Problem description: Copy each line below exactly and leave the pictures out.

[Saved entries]
::::

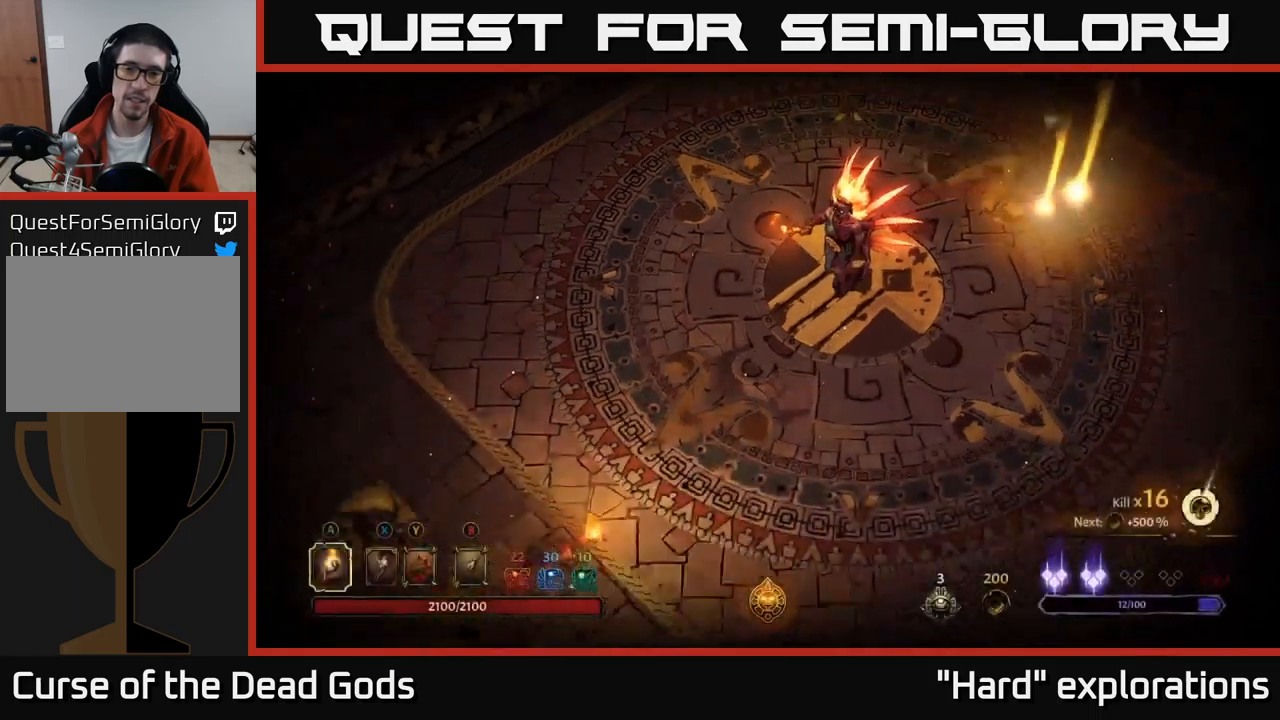
{"buttons": [], "left_stick": "up-right", "right_stick": "center", "events": [[400, "left_stick", "up-right"]]}
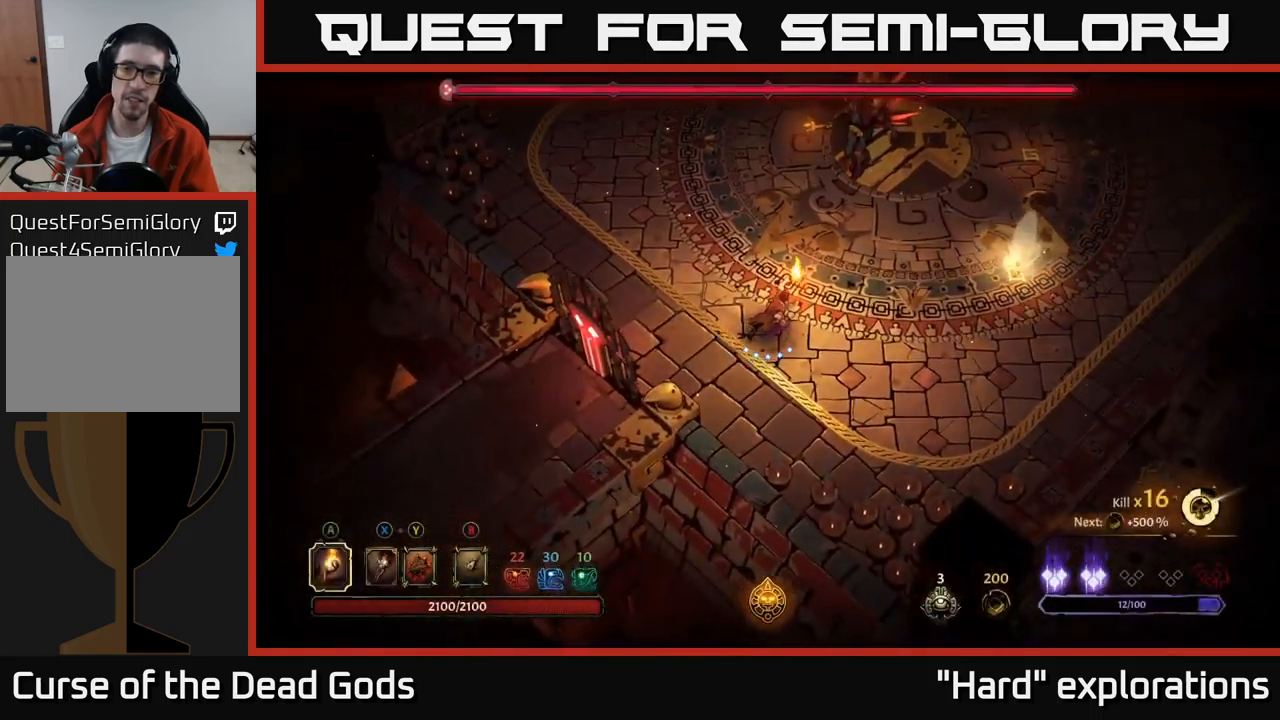
{"buttons": [], "left_stick": "center", "right_stick": "center", "events": [[67, "X", "down"], [83, "left_stick", "up"], [117, "X", "up"], [417, "left_stick", "center"]]}
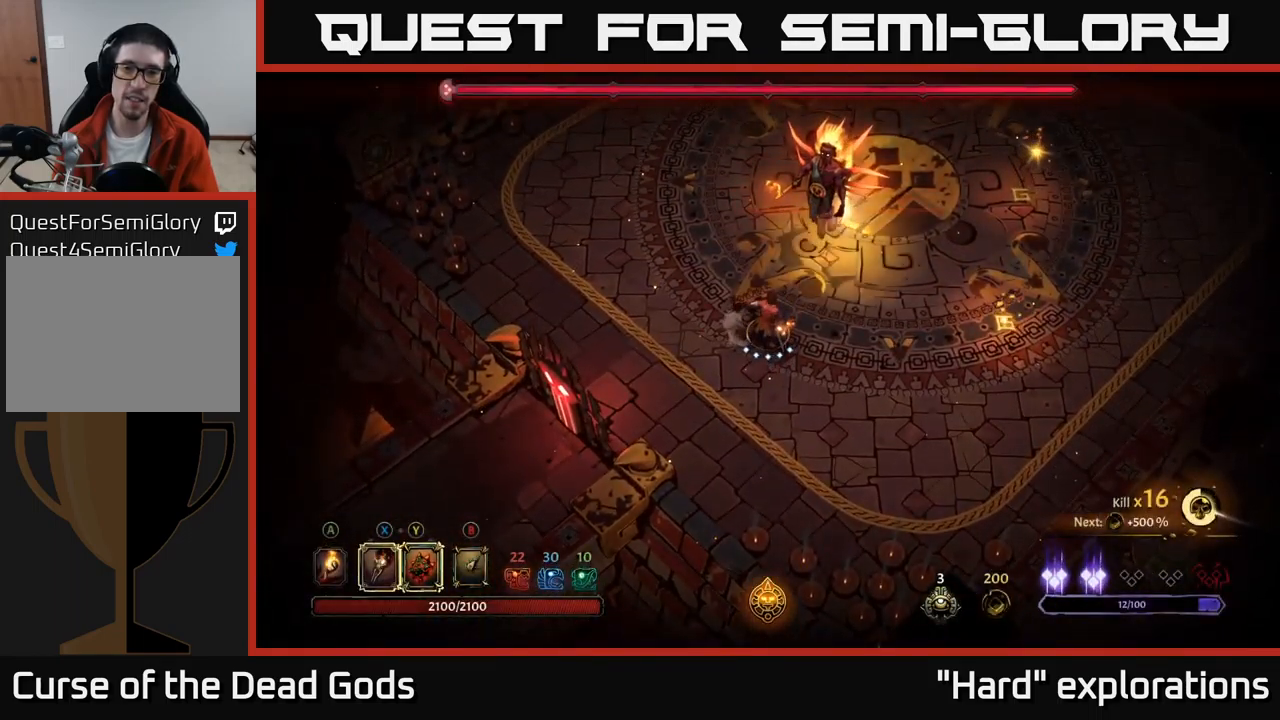
{"buttons": [], "left_stick": "left", "right_stick": "center", "events": [[117, "X", "down"], [183, "X", "up"], [450, "left_stick", "left"]]}
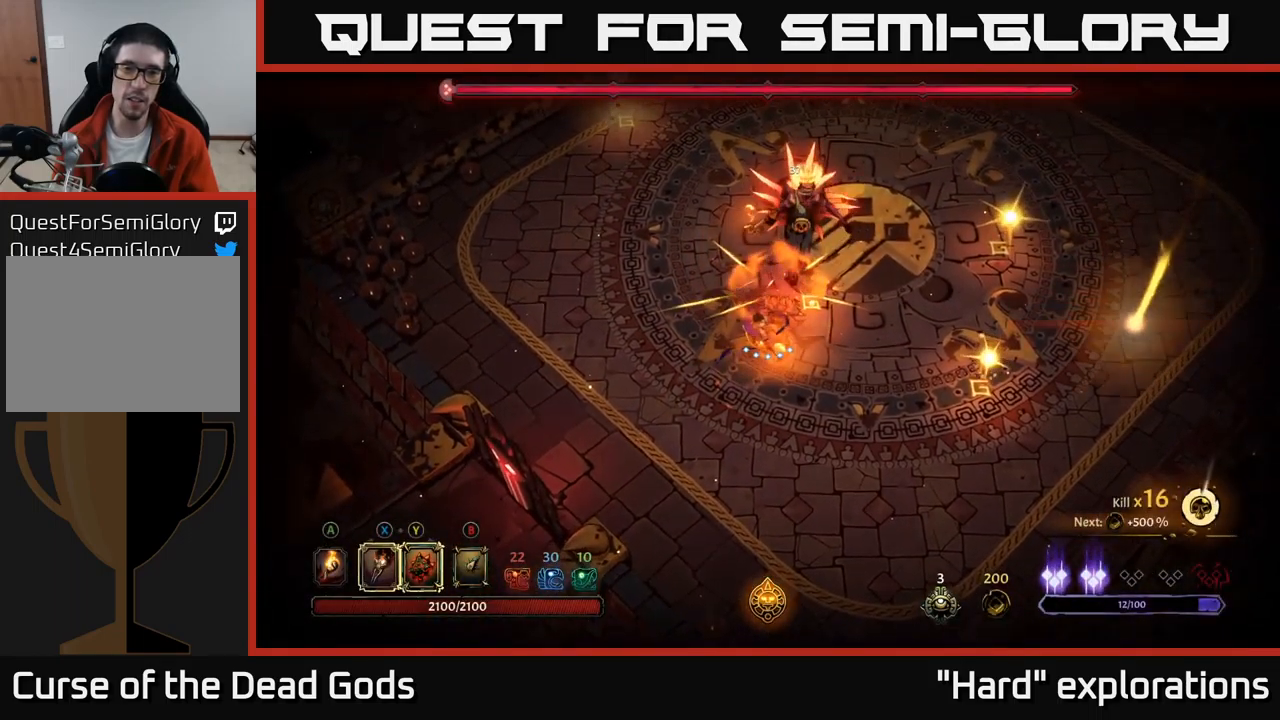
{"buttons": [], "left_stick": "down-left", "right_stick": "center", "events": [[267, "left_stick", "down-left"]]}
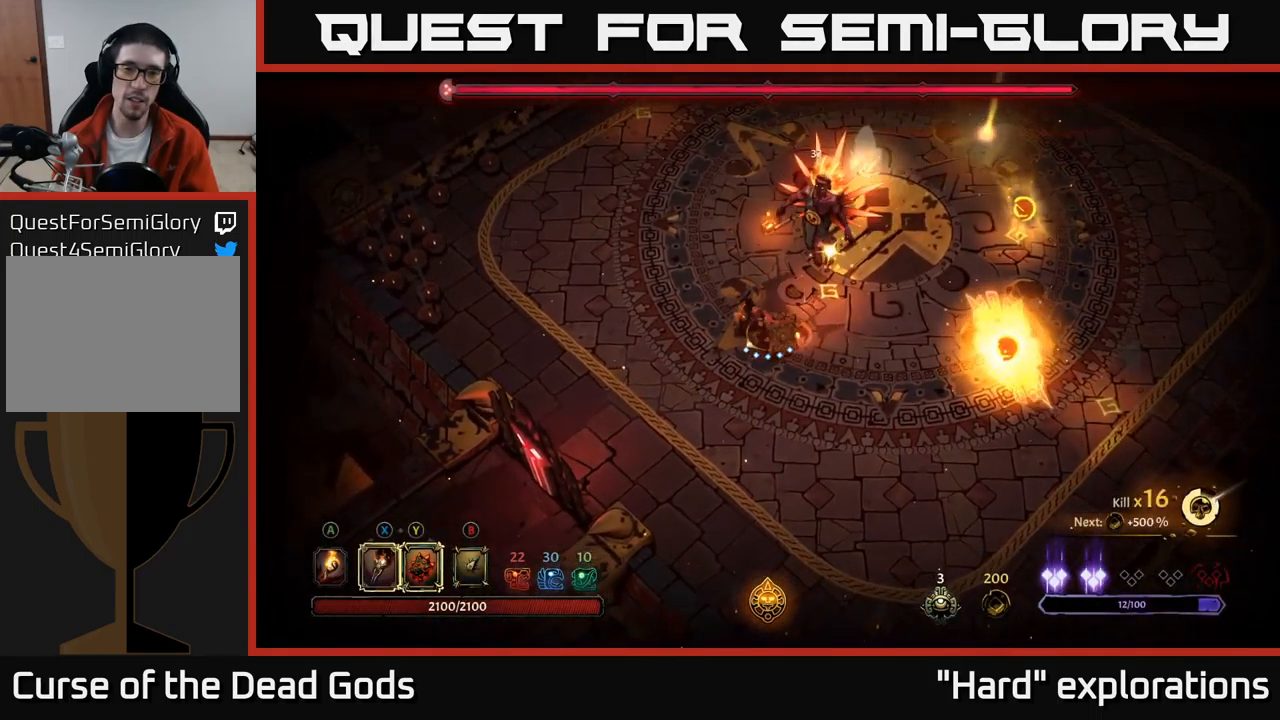
{"buttons": [], "left_stick": "down-left", "right_stick": "center", "events": []}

::::

Exercise response:
{"buttons": [], "left_stick": "up-right", "right_stick": "center", "events": [[400, "left_stick", "up-right"]]}
{"buttons": [], "left_stick": "center", "right_stick": "center", "events": [[67, "X", "down"], [83, "left_stick", "up"], [117, "X", "up"], [417, "left_stick", "center"]]}
{"buttons": [], "left_stick": "left", "right_stick": "center", "events": [[117, "X", "down"], [183, "X", "up"], [450, "left_stick", "left"]]}
{"buttons": [], "left_stick": "down-left", "right_stick": "center", "events": [[267, "left_stick", "down-left"]]}
{"buttons": [], "left_stick": "down-left", "right_stick": "center", "events": []}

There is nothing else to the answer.